I use this question to help me understand a candidate’s level of self-insight. If a person can look back on a job and say, “you know what, the company might have sucked, but I could have done ‘this’ better,” that’s someone who gets it.

Top regrets from departing employees

So, here are the Top 5 Regrets people have when leaving a job:

  1. “I could have done better.” I like people who can come out and say, “I just didn’t do enough.” It’s usually followed with reasons why, lack of resources or tools, etc, but it shows me they have a desire to be successful at anything they do.
  2.  “I should have made more work friends.” I talk to a lot of people who have been at a company for years, and after they leave they realize they weren’t really close to anyone. They realize they miss some of the people, but never really put in the time to establish enough of a relationship to carry it beyond just a working relationship.
  3. “I didn’t let the executives know what I was really thinking.” This happens to so many people.
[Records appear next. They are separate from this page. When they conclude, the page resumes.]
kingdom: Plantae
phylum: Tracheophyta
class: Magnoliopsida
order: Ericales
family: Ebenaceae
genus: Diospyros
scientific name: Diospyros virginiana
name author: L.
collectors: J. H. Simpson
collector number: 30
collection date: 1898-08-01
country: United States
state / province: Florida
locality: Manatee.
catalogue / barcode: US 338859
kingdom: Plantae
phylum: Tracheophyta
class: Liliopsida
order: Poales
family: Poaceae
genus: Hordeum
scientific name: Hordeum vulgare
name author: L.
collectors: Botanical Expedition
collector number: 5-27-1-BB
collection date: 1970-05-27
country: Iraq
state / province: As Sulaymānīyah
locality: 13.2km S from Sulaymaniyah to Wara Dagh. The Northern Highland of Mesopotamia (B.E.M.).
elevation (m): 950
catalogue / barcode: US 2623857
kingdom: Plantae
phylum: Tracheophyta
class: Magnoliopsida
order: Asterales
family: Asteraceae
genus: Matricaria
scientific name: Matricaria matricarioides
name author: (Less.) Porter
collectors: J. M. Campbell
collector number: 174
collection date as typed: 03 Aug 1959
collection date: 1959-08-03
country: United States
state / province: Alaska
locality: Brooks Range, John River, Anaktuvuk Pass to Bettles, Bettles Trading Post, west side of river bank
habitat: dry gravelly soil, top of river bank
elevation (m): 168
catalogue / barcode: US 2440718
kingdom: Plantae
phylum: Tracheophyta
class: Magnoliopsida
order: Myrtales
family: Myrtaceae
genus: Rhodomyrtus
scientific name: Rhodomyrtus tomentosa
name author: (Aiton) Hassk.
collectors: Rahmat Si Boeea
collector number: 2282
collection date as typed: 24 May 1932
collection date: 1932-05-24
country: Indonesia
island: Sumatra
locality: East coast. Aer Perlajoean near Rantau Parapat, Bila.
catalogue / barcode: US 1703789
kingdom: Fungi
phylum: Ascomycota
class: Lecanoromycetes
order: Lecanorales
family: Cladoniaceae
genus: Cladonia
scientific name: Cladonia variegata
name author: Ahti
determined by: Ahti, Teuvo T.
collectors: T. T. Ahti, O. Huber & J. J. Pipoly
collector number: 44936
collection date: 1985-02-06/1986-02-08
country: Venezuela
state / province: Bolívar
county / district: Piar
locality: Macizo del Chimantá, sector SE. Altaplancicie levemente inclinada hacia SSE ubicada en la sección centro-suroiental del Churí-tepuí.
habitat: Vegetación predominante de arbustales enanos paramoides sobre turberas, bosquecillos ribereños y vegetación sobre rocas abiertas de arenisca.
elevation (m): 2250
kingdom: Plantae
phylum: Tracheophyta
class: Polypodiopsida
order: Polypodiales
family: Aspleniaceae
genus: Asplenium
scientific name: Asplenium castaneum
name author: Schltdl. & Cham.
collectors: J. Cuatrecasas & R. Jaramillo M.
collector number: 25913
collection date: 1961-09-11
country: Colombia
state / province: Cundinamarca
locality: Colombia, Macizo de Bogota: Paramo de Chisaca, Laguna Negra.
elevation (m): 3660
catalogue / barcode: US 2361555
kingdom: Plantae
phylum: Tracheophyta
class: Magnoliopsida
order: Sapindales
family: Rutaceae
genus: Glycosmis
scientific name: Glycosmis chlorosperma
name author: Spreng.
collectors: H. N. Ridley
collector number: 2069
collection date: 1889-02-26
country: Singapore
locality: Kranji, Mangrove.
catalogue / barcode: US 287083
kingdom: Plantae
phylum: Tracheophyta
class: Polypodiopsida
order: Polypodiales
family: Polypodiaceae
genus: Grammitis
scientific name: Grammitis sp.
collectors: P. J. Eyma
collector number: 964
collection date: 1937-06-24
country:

Even when leaving they somehow justify to themselves that it won’t matter, so they never share what they really thought of so many things. While some of it might not matter, there might have been a great idea or change in there that could have a positive impact to the organization. Yet, they walk away and leave it unsaid.
  4. I wish I would have celebrated my accomplishments more.” You know what happens when you celebrate your accomplishments? People begin to notice them as accomplishments. Those things turn into positives for the organization. People are drawn to you and want to be a part of what you’re doing. Celebrations, real celebrations, make a closer bond between you and your co-workers.
  5. I wish I never would have left,” or, “I left for the wrong reasons.” I hear so many people say these words – “I loved that job!” My next question is always, “Why did you leave?” It’s always followed by a reason: promotion, more money, different location, etc. After they left, they found out how much the job they had was a really, really good job that they loved. I always caution people from leaving a job, especially when they tell me they love the job. Don’t discount loving your job. It’s hard, really hard, to find jobs you love.

The beginning of the year is always a good time to reflect on your regrets from the prior year.

I know many people who took on new positions in the past year. I always love to find out how the new gig is going, but I also love to ask about what they regret about leaving, and I’ve never disappointed by the response!